En marge du sommet de l’OTAN en Grande-Bretagne, Angela Merkel a expliqué qu’elle allait aborder le sujet avec le président russe, Vladimir Poutine, la semaine prochaine, lors de leur rencontre déjà programmée. Cette affaire n’aura « pas d’incidence » sur les discussions consacrées au processus de paix en Ukraine le lundi 9 décembre, impliquant aussi les dirigeants français et ukrainien, a-t-elle cependant assuré.

Un suspect déjà recherché pour un autre meurtre

Le 23 août, en plein jour dans un parc du centre de la capitale allemande, un Géorgien issu de la minorité tchétchène du pays, âgé de 40 ans et identifié comme Tornike K., a été tué de trois balles par une arme avec silencieux. Des témoins ont évoqué une « exécution ». Le suspect interpellé dans la foulée près des lieux du crime est depuis emprisonné à Berlin, où il garde le silence. Cet homme était détenteur de papiers d’identité au nom de Vadim Sokolov, 49 ans, qui ne figurait pas dans les bases de données russes. Il était entré en Allemagne, en passant par la France, trois jours avant le meurtre.
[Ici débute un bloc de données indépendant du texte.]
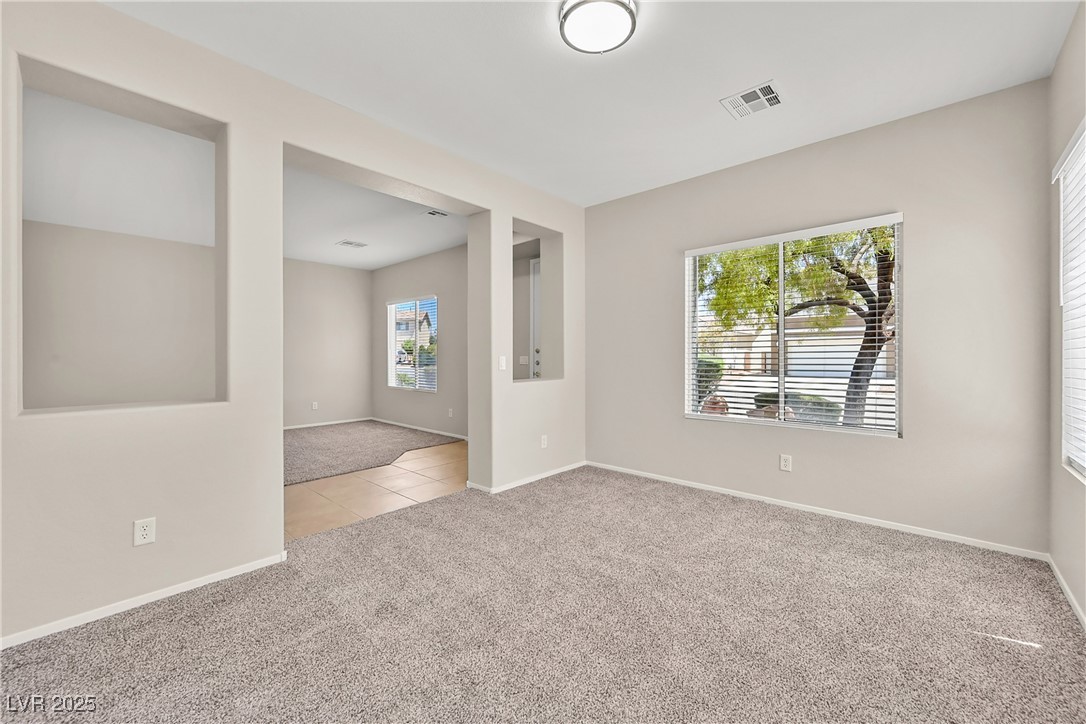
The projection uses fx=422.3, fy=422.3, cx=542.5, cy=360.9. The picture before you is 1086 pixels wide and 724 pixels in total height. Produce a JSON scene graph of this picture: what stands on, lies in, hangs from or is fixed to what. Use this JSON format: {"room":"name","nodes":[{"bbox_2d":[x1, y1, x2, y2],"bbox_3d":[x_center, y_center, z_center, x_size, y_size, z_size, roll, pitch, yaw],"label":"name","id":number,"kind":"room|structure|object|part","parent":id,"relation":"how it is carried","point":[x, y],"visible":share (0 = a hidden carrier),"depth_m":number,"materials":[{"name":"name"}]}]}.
{"room":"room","nodes":[
{"label":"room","id":0,"kind":"room"},
{"bbox_2d":[17,217,370,419],"bbox_3d":[-4.459,-0.261,5.604,0.152,2.801,4.748,0,0,42],"label":"far room wall","id":1,"kind":"structure","parent":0,"point":[351,271],"depth_m":5.12,"materials":[{"name":"paint"}]},
{"bbox_2d":[310,401,317,410],"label":"wall outlet","id":2,"kind":"object","parent":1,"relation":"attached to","point":[313,406],"visible":0.99,"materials":[{"name":"white plastic"}]},
{"bbox_2d":[283,417,370,429],"bbox_3d":[-4.083,1.053,6.581,0.014,0.072,2.813,0,0,42],"label":"baseboard","id":3,"kind":"structure","parent":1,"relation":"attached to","point":[330,423],"depth_m":7.08,"materials":[{"name":"white paint"}]},
{"bbox_2d":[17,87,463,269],"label":"far room ceiling","id":4,"kind":"structure","parent":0,"point":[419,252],"depth_m":3.80,"materials":[{"name":"white paint"}]},
{"bbox_2d":[336,239,367,248],"bbox_3d":[-2.636,-1.617,5.838,0.273,0.011,0.335,0,0,42],"label":"ceiling vent","id":5,"kind":"object","parent":4,"relation":"attached to","point":[351,243],"visible":0.99,"depth_m":5.82,"materials":[{"name":"white metal"}]},
{"bbox_2d":[423,208,449,218],"bbox_3d":[-1.171,-1.610,4.615,0.206,0.012,0.274,0,0,42],"label":"ceiling vent","id":6,"kind":"object","parent":4,"relation":"attached to","point":[440,214],"visible":0.99,"depth_m":4.60,"materials":[{"name":"white metal"}]},
{"bbox_2d":[0,1,582,647],"bbox_3d":[-1.105,-0.222,2.924,0.199,2.786,4.901,0,0,42],"label":"left wall","id":7,"kind":"structure","parent":0,"point":[234,121],"depth_m":2.19,"materials":[{"name":"beige paint"}]},
{"bbox_2d":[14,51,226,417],"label":"wall opening","id":8,"kind":"object","parent":7,"relation":"in","point":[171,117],"visible":0.77,"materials":[{"name":"paint"}]},
{"bbox_2d":[0,551,287,649],"bbox_3d":[-2.043,1.117,1.799,0.013,0.059,1.825,0,0,42],"label":"baseboard","id":9,"kind":"structure","parent":7,"relation":"attached to","point":[239,573],"depth_m":1.94,"materials":[{"name":"white paint"}]},
{"bbox_2d":[133,517,155,546],"bbox_3d":[-1.845,0.790,1.955,0.008,0.117,0.071,0,0,42],"label":"wall socket","id":10,"kind":"object","parent":7,"relation":"attached to","point":[143,532],"visible":0.98,"depth_m":1.95,"materials":[{"name":"white plastic"}]},
{"bbox_2d":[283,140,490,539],"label":"wall opening","id":11,"kind":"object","parent":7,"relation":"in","point":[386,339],"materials":[{"name":"beige paint"}]},
{"bbox_2d":[498,355,506,370],"bbox_3d":[-0.348,0.015,3.660,0.016,0.117,0.072,0,0,42],"label":"light switch","id":12,"kind":"object","parent":7,"relation":"attached to","point":[502,362],"visible":0.99,"depth_m":3.66,"materials":[{"name":"white plastic"}]},
{"bbox_2d":[471,461,585,493],"bbox_3d":[-0.045,1.088,4.044,0.062,0.060,1.368,0,0,42],"label":"baseboard","id":13,"kind":"structure","parent":7,"relation":"attached to","point":[572,467],"depth_m":3.89,"materials":[{"name":"white paint"}]},
{"bbox_2d":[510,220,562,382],"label":"wall opening","id":14,"kind":"object","parent":7,"relation":"in","point":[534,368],"visible":0.61,"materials":[{"name":"paint"}]},
{"bbox_2d":[540,434,547,448],"bbox_3d":[0.010,0.769,4.041,0.012,0.121,0.076,0,0,42],"label":"wall socket","id":15,"kind":"object","parent":7,"relation":"attached to","point":[543,442],"visible":0.99,"depth_m":4.04,"materials":[{"name":"white plastic"}]},
{"bbox_2d":[285,419,460,486],"bbox_3d":[-2.898,1.135,5.609,3.379,0.091,3.269,0,0,42],"label":"carpet floor","id":16,"kind":"structure","parent":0,"point":[321,433],"depth_m":5.33,"materials":[{"name":"grey carpet"}]},
{"bbox_2d":[285,441,466,540],"bbox_3d":[-2.012,1.172,4.528,3.032,0.102,4.540,0,0,42],"label":"tile floor","id":17,"kind":"structure","parent":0,"point":[396,469],"depth_m":3.70,"materials":[{"name":"beige tile"}]},
{"bbox_2d":[370,243,464,437],"bbox_3d":[-1.569,-0.276,6.468,4.383,2.778,0.152,0,0,42],"label":"room right wall","id":18,"kind":"structure","parent":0,"point":[402,281],"depth_m":6.48,"materials":[{"name":"grey paint"}]},
{"bbox_2d":[387,295,436,391],"bbox_3d":[-2.153,-0.272,7.038,1.387,1.508,0.119,0,0,42],"label":"far room window","id":19,"kind":"structure","parent":18,"relation":"in","point":[394,385],"depth_m":7.08,"materials":[{"name":"white glass"}]},
{"bbox_2d":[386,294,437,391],"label":"window blind","id":20,"kind":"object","parent":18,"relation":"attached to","point":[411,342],"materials":[{"name":"white plastic"}]},
{"bbox_2d":[371,417,468,440],"bbox_3d":[-1.628,1.059,6.362,3.915,0.070,0.013,0,0,42],"label":"baseboard","id":21,"kind":"structure","parent":18,"relation":"attached to","point":[394,423],"depth_m":6.59,"materials":[{"name":"white paint"}]},
{"bbox_2d":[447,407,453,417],"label":"wall outlet","id":22,"kind":"object","parent":18,"relation":"attached to","point":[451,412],"visible":0.99,"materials":[{"name":"white plastic"}]},
{"bbox_2d":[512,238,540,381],"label":"entry wall","id":23,"kind":"structure","parent":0,"point":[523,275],"depth_m":5.41,"materials":[{"name":"paint"}]},
{"bbox_2d":[518,355,528,365],"bbox_3d":[-0.258,-0.013,5.485,0.109,0.121,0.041,0,0,42],"label":"light switch","id":24,"kind":"object","parent":23,"relation":"attached to","point":[523,359],"visible":0.98,"depth_m":5.48,"materials":[{"name":"white plastic"}]},
{"bbox_2d":[529,258,540,377],"bbox_3d":[0.179,-0.103,5.173,0.994,2.396,0.102,0,0,42],"label":"door","id":25,"kind":"structure","parent":23,"relation":"in","point":[534,279],"depth_m":5.44,"materials":[{"name":"white paint"}]},
{"bbox_2d":[0,462,1085,723],"bbox_3d":[0.088,1.186,1.786,3.889,0.106,4.703,0,0,42],"label":"carpet floor","id":26,"kind":"structure","parent":0,"point":[982,642],"depth_m":1.80,"materials":[{"name":"carpet"}]},
{"bbox_2d":[105,0,1079,203],"bbox_3d":[0.157,-1.656,1.741,3.754,0.124,4.844,0,0,42],"label":"ceiling","id":27,"kind":"structure","parent":0,"point":[759,72],"depth_m":2.31,"materials":[{"name":"white paint"}]},
{"bbox_2d":[558,0,637,54],"bbox_3d":[0.257,-1.570,1.968,0.355,0.087,0.356,0,0,42],"label":"ceiling light","id":28,"kind":"object","parent":27,"relation":"attached to","point":[570,30],"visible":0.98,"depth_m":1.94,"materials":[{"name":"white glass"}]},
{"bbox_2d":[721,80,783,119],"bbox_3d":[1.295,-1.598,2.598,0.308,0.012,0.293,0,0,42],"label":"ceiling vent","id":29,"kind":"object","parent":27,"relation":"attached to","point":[772,96],"visible":0.99,"depth_m":2.59,"materials":[{"name":"white metal"}]},
{"bbox_2d":[585,78,1052,554],"bbox_3d":[1.699,-0.246,3.492,3.426,2.766,0.162,0,0,42],"label":"back wall","id":30,"kind":"structure","parent":0,"point":[906,442],"depth_m":2.81,"materials":[{"name":"paint"}]},
{"bbox_2d":[779,454,792,471],"bbox_3d":[1.871,0.784,3.253,0.077,0.126,0.009,0,0,42],"label":"wall socket","id":31,"kind":"object","parent":30,"relation":"attached to","point":[785,463],"visible":0.98,"depth_m":3.25,"materials":[{"name":"white plastic"}]},
{"bbox_2d":[685,214,903,436],"bbox_3d":[1.899,-0.232,3.366,1.497,1.516,0.110,0,0,42],"label":"window","id":32,"kind":"structure","parent":30,"relation":"in","point":[687,355],"depth_m":3.32,"materials":[{"name":"white"}]},
{"bbox_2d":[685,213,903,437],"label":"window blind","id":33,"kind":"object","parent":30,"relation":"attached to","point":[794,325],"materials":[{"name":"white plastic"}]},
{"bbox_2d":[585,460,1046,560],"bbox_3d":[1.643,1.101,3.468,3.238,0.061,0.013,0,0,42],"label":"baseboard","id":34,"kind":"structure","parent":30,"relation":"attached to","point":[687,484],"depth_m":2.98,"materials":[{"name":"white paint"}]},
{"bbox_2d":[1047,0,1085,627],"bbox_3d":[1.432,-0.238,0.682,0.156,2.757,4.678,0,0,42],"label":"right wall","id":35,"kind":"structure","parent":0,"point":[1055,72],"depth_m":2.17,"materials":[{"name":"paint"}]},
{"bbox_2d":[1047,554,1085,631],"bbox_3d":[1.327,1.119,0.701,0.013,0.065,4.589,0,0,42],"label":"baseboard","id":36,"kind":"structure","parent":35,"relation":"attached to","point":[1063,585],"depth_m":2.03,"materials":[{"name":"white paint"}]},
{"bbox_2d":[1052,117,1085,482],"bbox_3d":[2.275,-0.248,1.679,0.134,1.567,1.342,0,0,42],"label":"window","id":37,"kind":"structure","parent":35,"relation":"in","point":[1082,469],"depth_m":2.07,"materials":[{"name":"white"}]},
{"bbox_2d":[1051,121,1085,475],"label":"window blind","id":38,"kind":"object","parent":37,"relation":"attached to","point":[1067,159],"visible":0.88,"depth_m":2.02,"materials":[{"name":"white plastic"}]},
{"label":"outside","id":39,"kind":"structure","parent":0,"visible":0},
{"bbox_2d":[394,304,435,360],"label":"house","id":40,"kind":"structure","parent":39,"point":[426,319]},
{"bbox_2d":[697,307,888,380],"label":"house","id":41,"kind":"structure","parent":39,"point":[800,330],"materials":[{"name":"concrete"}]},
{"label":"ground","id":42,"kind":"structure","parent":39,"visible":0},
{"bbox_2d":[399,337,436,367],"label":"bush","id":43,"kind":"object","parent":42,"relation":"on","point":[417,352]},
{"bbox_2d":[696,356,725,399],"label":"shrub","id":44,"kind":"object","parent":42,"relation":"on","point":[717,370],"visible":0.31,"depth_m":10.74,"materials":[{"name":"green plant"}]},
{"bbox_2d":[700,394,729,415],"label":"rock","id":45,"kind":"object","parent":42,"relation":"on","point":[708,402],"visible":0.47,"depth_m":8.93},
{"bbox_2d":[751,391,839,422],"bbox_3d":[5.236,1.061,8.720,1.696,0.817,1.176,0,0,42],"label":"bush","id":46,"kind":"object","parent":42,"relation":"on","point":[787,404],"visible":0.33,"depth_m":8.29,"materials":[{"name":"green plant"}]},
{"bbox_2d":[700,224,896,426],"bbox_3d":[4.615,-1.611,6.954,5.029,6.069,4.262,0,0,25],"label":"tree","id":47,"kind":"object","parent":42,"relation":"on","point":[880,258],"visible":0.45,"depth_m":6.57,"materials":[{"name":"green plant"}]},
{"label":"tree trunk","id":48,"kind":"part","parent":47,"relation":"part of","materials":[{"name":"plant"}]}
]}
Il s’agirait en fait de Vadim Krasikov, 54 ans, qui a fait l’objet d’un mandat d’arrêt international de Moscou pour le meurtre présumé d’un homme d’affaires russe en 2013, affirment plusieurs médias. Des vidéos montreraient comment il s’approche de sa victime à vélo -comme à Berlin- avant de tirer dans le dos et la tête.

Tornike K. avait participé dans le camp tchétchène à la deuxième guerre de Tchétchénie contre la Russie, avant de passer dans une unité antiterroriste du ministère de l’Intérieur géorgien, tout en gardant des liens avec les milieux islamistes dont il était proche. Moscou le considère comme un « terroriste », rappelle le parquet allemand. Visé déjà par plusieurs tentatives d’assassinat, celui qui était jusqu’ici présenté dans la presse sous le nom de Zelimkhan Khangochvili avait émigré ces dernières années en Allemagne.

La piste tchétchène

Les autorités allemandes ont depuis août enjoint à la Russie de coopérer à l’enquête. En vain selon elles. Elles menacent d’ailleurs de « prendre d’autres mesures dans cette affaire » si les demandes de coopération restent lettre morte. La Russie a dès le début été soupçonnée d’avoir été impliquée, ce que le Kremlin a formellement démenti. Les médias avaient aussi évoqué la piste du président tchétchène Ramzan Kadyrov, un proche de Vladimir Poutine, voire des « islamistes tchétchènes » qui auraient « peut-être agi par vengeance dans le cadre de rivalités liées au crime organisé ».

Le Spiegel, Bellingcat et The Insider, trois médias en pointe dans cette affaire, avaient révélé fin août que le numéro du passeport du suspect conduisait à une unité du ministère de l’Intérieur à Moscou ayant déjà délivré dans le passé des documents pour le GRU, le renseignement militaire russe. Le GRU est cité dans l’enquête sur l’empoisonnement de Sergueï Skripal, un ex-agent double russe, dans le sud-ouest de l’Angleterre en mars 2018. Londres impute cette attaque à la Russie, ce qu’elle nie farouchement.